KWWL asked Commissioner Gerhart if Obamacare is primarily to blame for the problems we're seeing today with cost.

"Obamacare has 2,700 pages and about 40-50,000 pages of regulations. I think there are a lot of things to blame. Prescription drugs are out of control, especially specialty drugs. In addition, the high cost of hospital stays, higher levels of hospital utilization, and increasing advances in technology are putting upward pressure on costs. It's really hard for me to sit here and say, '(Obamacare) succeeded or failed,' but I'll tell you for the individual health insurance market, it's certainly been a challenge. The rates have gone up considerably in Iowa and other states and I don't see it getting any better unfortunately," said Gerhart.

Gerhart was recently called before Congress to testify about the problem of cost.

"We are essentially placing consumers in situations where they must choose between health care coverage and paying their mortgage or rent," Gerhart told lawmakers.

"There is little a state can do in isolation to reform their health insurance market. Without changes from the federal level, in collaboration with the states, individual states will be in the difficult position of watching a potential collapse of the individual health insurance market," said Gerhart.

That's where President-elect Donald Trump comes in. He has vowed to repeal Obamacare after he takes office in January. However, there are some parts that could survive.

Here's a look at what could stay:

- Letting young adults stay on parental health plans until they turn 26.

- Some kind of system to protect people with health problems from being denied coverage.

Here's a look at what could go:

-Mandates on individuals to get coverage or risk fines from the IRS.

-Mandates on employers to cover workers.

-All or most of the Affordable Care Act's tax increases on upper-income individuals and the health care industry.

"Iowa had a state high-risk pool that is still in effect today. Looking at using that as a mechanism to cover the most needy and chronically ill people may be worth exploring. High-risk pools effectively spread the cost across society by covering high cost claims, rather than costs being incurred by the individual insurance carrier, and spread to the members of the pool," said Gerhart before Congress.

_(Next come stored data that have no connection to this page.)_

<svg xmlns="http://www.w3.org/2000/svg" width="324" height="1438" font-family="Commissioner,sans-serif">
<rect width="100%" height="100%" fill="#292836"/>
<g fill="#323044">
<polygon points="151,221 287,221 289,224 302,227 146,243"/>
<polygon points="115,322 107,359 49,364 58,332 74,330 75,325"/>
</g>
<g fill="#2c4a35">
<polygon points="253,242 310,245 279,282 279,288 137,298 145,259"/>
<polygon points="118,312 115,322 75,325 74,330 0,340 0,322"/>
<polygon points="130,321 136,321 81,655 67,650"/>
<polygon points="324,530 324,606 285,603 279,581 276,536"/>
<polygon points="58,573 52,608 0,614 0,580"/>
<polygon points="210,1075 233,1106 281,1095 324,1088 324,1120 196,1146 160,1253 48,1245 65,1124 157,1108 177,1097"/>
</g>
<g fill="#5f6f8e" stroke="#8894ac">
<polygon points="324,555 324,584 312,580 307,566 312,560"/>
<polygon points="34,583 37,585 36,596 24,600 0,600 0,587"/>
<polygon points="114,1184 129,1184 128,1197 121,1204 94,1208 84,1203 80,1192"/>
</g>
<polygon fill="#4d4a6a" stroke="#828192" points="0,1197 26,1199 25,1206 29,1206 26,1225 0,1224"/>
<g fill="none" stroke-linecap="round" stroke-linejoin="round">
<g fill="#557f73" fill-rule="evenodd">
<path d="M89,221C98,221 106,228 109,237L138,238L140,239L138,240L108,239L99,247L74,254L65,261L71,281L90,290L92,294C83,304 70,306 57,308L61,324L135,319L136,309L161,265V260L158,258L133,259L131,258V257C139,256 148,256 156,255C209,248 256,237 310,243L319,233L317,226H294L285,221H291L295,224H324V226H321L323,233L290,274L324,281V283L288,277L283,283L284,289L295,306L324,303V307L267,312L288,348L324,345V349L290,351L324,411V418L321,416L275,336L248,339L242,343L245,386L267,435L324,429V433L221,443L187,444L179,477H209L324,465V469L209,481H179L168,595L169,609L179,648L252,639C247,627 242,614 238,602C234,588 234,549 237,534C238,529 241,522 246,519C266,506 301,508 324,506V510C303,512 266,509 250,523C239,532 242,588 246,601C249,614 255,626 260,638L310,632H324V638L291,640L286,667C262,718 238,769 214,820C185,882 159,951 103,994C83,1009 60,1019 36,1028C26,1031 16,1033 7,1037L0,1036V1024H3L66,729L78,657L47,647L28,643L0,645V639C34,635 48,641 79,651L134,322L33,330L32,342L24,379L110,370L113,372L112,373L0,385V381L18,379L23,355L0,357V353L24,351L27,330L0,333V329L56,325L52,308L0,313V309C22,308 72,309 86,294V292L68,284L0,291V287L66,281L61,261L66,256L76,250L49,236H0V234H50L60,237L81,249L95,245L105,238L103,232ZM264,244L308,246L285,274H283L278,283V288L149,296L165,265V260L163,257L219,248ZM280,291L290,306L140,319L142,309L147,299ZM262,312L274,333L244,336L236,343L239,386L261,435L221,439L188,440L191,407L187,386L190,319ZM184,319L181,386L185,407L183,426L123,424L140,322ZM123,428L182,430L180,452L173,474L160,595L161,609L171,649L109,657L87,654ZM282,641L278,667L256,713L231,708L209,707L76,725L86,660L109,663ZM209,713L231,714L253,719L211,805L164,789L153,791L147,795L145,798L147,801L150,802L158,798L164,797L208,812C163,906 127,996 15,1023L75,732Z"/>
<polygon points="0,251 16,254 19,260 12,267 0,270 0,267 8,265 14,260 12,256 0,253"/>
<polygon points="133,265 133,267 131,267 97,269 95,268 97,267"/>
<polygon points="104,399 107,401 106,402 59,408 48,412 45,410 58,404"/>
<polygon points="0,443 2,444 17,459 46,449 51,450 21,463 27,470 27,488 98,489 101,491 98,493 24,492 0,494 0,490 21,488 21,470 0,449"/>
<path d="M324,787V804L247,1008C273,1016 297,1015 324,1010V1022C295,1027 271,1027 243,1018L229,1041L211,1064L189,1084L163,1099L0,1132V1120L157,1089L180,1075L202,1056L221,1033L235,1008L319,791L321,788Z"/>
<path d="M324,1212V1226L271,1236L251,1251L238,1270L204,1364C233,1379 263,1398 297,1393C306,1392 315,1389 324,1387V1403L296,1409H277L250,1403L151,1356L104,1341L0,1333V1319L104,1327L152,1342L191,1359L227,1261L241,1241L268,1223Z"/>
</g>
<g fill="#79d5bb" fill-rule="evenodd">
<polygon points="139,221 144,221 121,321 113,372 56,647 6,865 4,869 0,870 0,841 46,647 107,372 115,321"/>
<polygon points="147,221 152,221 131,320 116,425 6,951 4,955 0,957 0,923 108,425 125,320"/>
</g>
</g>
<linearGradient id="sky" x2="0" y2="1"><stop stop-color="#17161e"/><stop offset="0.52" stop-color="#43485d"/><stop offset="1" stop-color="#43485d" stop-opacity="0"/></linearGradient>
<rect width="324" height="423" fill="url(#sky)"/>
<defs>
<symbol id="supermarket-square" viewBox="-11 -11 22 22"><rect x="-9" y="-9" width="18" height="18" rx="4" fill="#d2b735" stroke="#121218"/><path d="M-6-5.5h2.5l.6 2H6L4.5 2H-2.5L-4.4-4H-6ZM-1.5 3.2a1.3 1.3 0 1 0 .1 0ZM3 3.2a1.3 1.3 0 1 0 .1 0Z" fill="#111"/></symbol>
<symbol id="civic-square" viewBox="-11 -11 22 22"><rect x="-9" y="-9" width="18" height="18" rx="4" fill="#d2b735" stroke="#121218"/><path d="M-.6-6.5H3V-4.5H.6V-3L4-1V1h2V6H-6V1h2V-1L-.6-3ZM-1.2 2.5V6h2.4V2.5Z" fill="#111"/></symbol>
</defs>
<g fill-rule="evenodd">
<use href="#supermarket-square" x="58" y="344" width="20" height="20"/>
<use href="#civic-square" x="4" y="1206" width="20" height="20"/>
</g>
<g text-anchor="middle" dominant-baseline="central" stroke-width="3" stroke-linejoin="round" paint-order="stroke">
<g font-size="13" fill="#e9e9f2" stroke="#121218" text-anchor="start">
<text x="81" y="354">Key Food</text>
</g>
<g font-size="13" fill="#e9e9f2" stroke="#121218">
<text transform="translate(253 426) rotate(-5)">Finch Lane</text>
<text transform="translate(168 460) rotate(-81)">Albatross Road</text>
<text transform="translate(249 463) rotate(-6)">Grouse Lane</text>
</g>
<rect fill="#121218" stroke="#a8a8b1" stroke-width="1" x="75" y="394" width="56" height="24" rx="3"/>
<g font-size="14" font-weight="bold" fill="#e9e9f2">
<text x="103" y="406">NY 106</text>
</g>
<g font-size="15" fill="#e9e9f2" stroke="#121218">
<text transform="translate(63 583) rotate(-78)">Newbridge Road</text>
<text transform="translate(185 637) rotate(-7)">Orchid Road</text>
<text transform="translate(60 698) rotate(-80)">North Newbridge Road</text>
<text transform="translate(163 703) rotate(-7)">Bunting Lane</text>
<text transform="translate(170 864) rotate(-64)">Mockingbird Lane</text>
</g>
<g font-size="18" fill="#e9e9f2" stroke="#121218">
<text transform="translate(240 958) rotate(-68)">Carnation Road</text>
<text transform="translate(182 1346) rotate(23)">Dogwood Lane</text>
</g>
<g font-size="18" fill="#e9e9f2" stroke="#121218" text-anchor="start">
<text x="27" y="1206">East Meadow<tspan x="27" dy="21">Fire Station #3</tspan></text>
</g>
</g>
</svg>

You can read his testimony here.

No matter what happens, Commissioner Gerhart says transparency has to improve, so you know what you're buying and how much you're spending.

"You can sit here and say, 'My insurance company is paying for it,' but at the end of the day, we're all paying for it. Until we look at the entire system of health care, we are going to be having this dialogue for a long time," said Gerhart.

Time will tell if a new law drives down the cost.